Tout un symbole ! Pour annoncer l’inauguration en grande pompe du « 116 », l’élu délégué aux événements et expressions artistiques a choisi la très confidentielle et très orientée chaîne télé BFM Business. En même temps que l’élu nous vendait ce projet telle une marchandise que l'on promeut sur les plateaux télés, nous avions la chance de pouvoir suivre le cour de la bourse.
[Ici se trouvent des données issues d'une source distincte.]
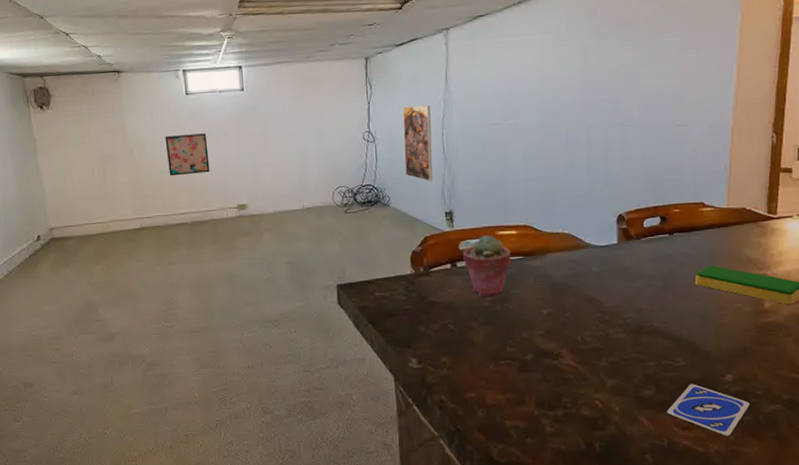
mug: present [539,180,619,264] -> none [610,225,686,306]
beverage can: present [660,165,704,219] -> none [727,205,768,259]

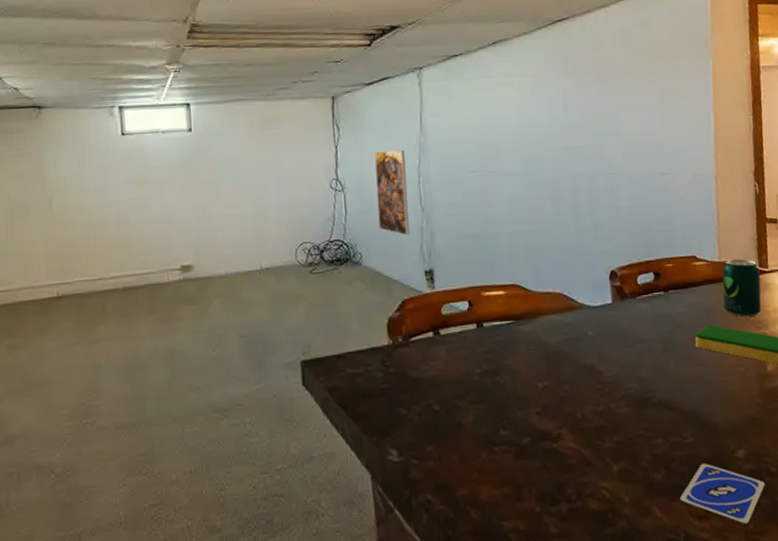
wall art: present [165,133,210,176] -> none [93,180,148,232]
potted succulent: present [462,235,511,297] -> none [445,296,500,370]
beverage can: none [727,205,768,259] -> present [722,258,762,317]

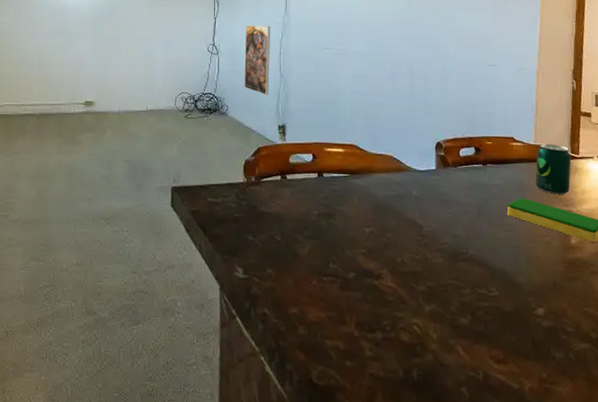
playing card: present [679,463,765,524] -> none [481,315,561,373]

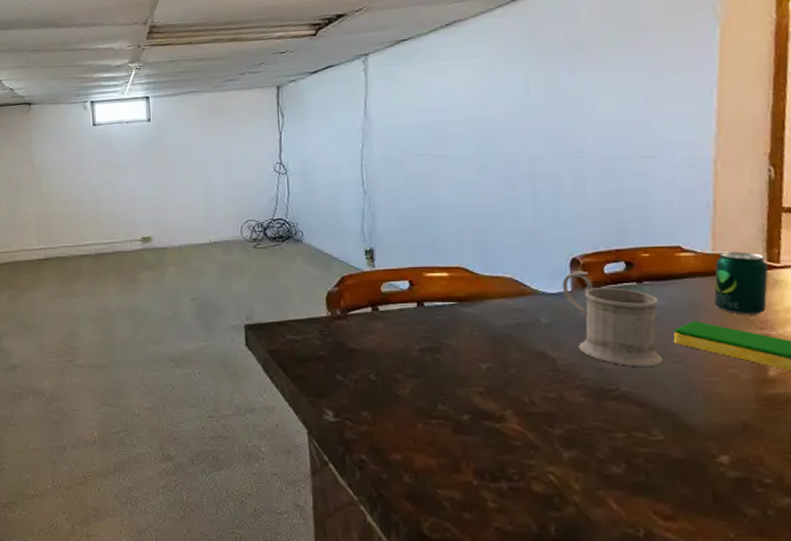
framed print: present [244,25,270,95] -> none [318,134,351,216]
mug: none [429,152,499,235] -> present [562,270,663,368]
Un plan de com’ tout à fait révélateur de l’ambition de l’équipe municipale sortante qui entend faire de ce projet la vitrine clinquante de la politique culturelle de la ville de Montreuil sous l’ère Dominique VOYNET. Comme le résume l'élu lui-même, il ne s'agit pas vraiment de favoriser, valoriser et soutenir les artistes de Montreuil mais de faire venir à Montreuil, dans une belle vitrine, des "artistes d'envergure" qui parviennent déjà largement à diffuser leurs créations... Pour les autres, en somme, qu'ils se débrouillent !

 

Il y a un an, les Montreuillois avaient eu le droit à une visite de chantier suivie d’un cocktail préélectoral. La semaine prochaine, ils auront droit au second cocktail au cours duquel l’élu aux arts plastiques, répètera le discours convenu à savoir que « ce pavillon a vocation à devenir un lieu d'exposition tourné vers l'art contemporain, un lieu d'échange entre les artistes, un lieu de réflexion et de débat sur la création contemporaine ». Un projet qui méritait d'être soutenu et  questionné. Pour qui, pour quels artistes exposants, pour quel public, pour quelle ambition culturelle ? Comment retrouver ce lien essentiel entre la création et l’appropriation populaire des œuvres et des pratiques artistiques ? Comment remettre la démocratie culturelle, l’éducation populaire au cœur des avancées sociales ? Comment convaincre que l’enjeu culturel concerne tout le monde, et pas seulement les acteurs culturels ?

 

Il ne suffit pas de se revendiquer soi-même d’être un artiste, comme le fait régulièrement l’élu aux arts plastiques, pour faire de ce lieu un espace créatif, de liberté d’expression mais aussi de résistance, de solidarité et de mixités. Un lieu ouvert sur Montreuil, que pourraient s’approprier et faire vivre les artistes montreuillois si l’on prenait soin de les associer à l’élaboration du projet de cet équipement. Un lieu, enfin, ouvert sur le monde comme le sont bon nombre d’initiatives de collectifs d’artistes qui investissent les lieux de vie des Montreuillois pour s’exposer, se rencontrer et pour assurer la diffusion de leurs œuvres.

 

Comme pour de nombreux équipements culturels municipaux, nous avons besoin d’une politique culturelle en totale adéquation avec les réalités sociales de la Ville. Pas d’une vitrine ou d’un bien marchand que l’on vient vendre sur les plateaux et sous les projecteurs de la télé-business.

 

Le 116 aurait pu être un projet populaire, porté par les Montreuillois, qu'ils soient artistes ou non ! Cela ne semble pas être le chemin choisi à ce jour.